Use profiles as trust boundaries. This is the single most important operational habit. A profile is a clean boundary for credentials, tools, skills, and memory. If a workflow has different trust requirements — say, one agent that can touch your email and another that runs untrusted code — give each its own profile instead of mixing everything into the default environment. The desktop app’s profiles pane makes this a click rather than a config edit.

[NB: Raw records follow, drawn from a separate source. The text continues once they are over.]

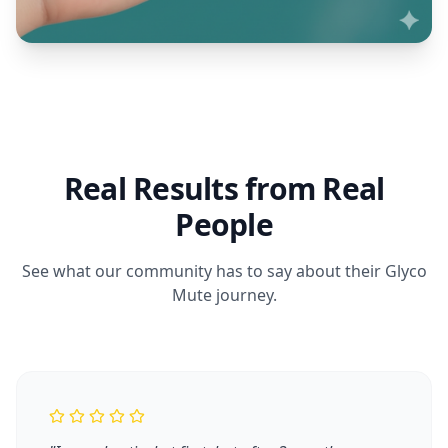
Real Results from Real
People
See what our community has to say about their Glyco
Mute journey.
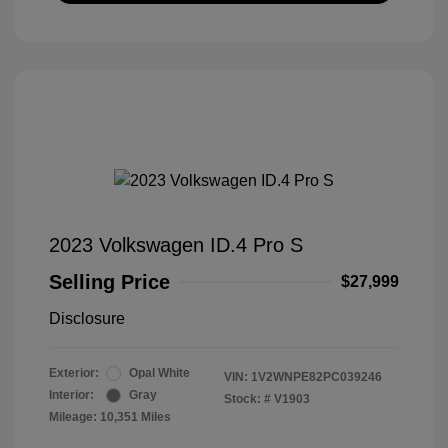
2023 Volkswagen ID.4 Pro S
Selling Price
$27,999
Disclosure
Exterior:
Opal White
VIN:
1V2WNPE82PC039246
Interior:
Gray
Stock: #
V1903
Mileage: 10,351 Miles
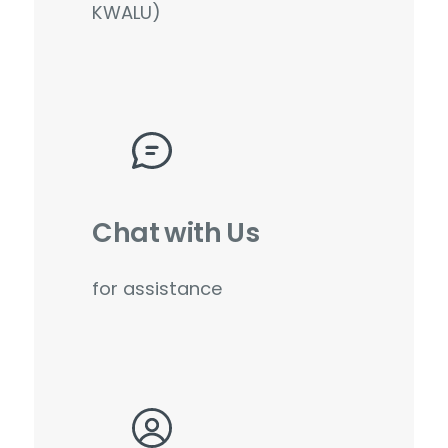
KWALU)
Chat with Us
for assistance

Match the sandbox to the risk. Hermes can execute its work in several backends: local, Docker, SSH, Daytona, Singularity, and Modal. The local sandbox is the weakest isolation — the agent runs commands directly on your machine — which is fine for trusted, read-mostly tasks and a bad idea for anything that executes untrusted code. Use Docker for a real boundary on your own hardware, or the serverless Daytona/Modal backends, which hibernate when idle so they cost almost nothing between runs. Running an autonomous agent with shell access is inherently risky; the sandbox choice is your main lever for containing it. For the broader pattern of building agents that don’t go off the rails, building AI agents that work and homelab AI agents are worth reading alongside this.


Hardware and Honest Trade-offs

A rough sizing guide for self-hosting the model behind Hermes:

Tier RAM/VRAM What you can run
Entry 8 GB 7-8B models — chat only, unreliable as an agent
Workstation 16-24 GB 27-32B at Q4 — the real local-agent sweet spot
Serious 40-80 GB 70B — best local agent quality
Multi-GPU 80 GB+ Llama 4 Maverick-class with very long context

And the downsides you should walk in knowing:

  • The desktop app is public preview. v0.15.2 is genuinely usable but it is early; expect rough edges, and don’t bet a production workflow on it without a fallback to the CLI.
  • The self-improvement loop adds overhead. Skill creation, memory summarization, and the periodic nudges consume tokens and add latency on every interaction. On a local model that overhead is felt more sharply than against a fast cloud endpoint.
  • Local quality trails frontier cloud models. Even Qwen3.5 27B and Hermes 4 70B are a step behind a hosted frontier model on the hardest tool-use and long-horizon reasoning. Local buys you privacy and zero marginal cost, not parity.
  • Remote gateway is a security surface. The --tui WebSocket endpoint that lets the desktop drive a remote backend is something to firewall and authenticate carefully — it is, by design, a remote-control channel into an agent with shell access.
  • Memory and user-modeling are moving parts. The Honcho-based user model and the FTS5 recall are differentiators, but they are also extra subsystems that can misbehave; budget time to understand them.

The Verdict

Hermes Desktop is the release that makes the agent approachable. The terminal version was always powerful, but watching tool calls stream in a real UI, browsing the files the agent touched, and curating its skills from a pane instead of a config file lowers the barrier from “infrastructure project” to “app you open.” Crucially, none of that came at the cost of the thing that makes Hermes interesting — it is the same self-improving core, just with a face.

For local-first operators the recommendation is concrete: install with --include-desktop, wire it to Ollama with ollama launch hermes, and run Qwen3.5 27B at Q4_K_M if you have a 24 GB card or Hermes 4 70B if you have the VRAM for it. Then spend your tuning effort where it pays off — profiles as trust boundaries, a real sandbox for anything that runs code, and active curation of the skills and memory the agent generates. Do that, and you have an autonomous agent that runs entirely on your own hardware, learns from your work, and now finally has a window you can actually watch it through.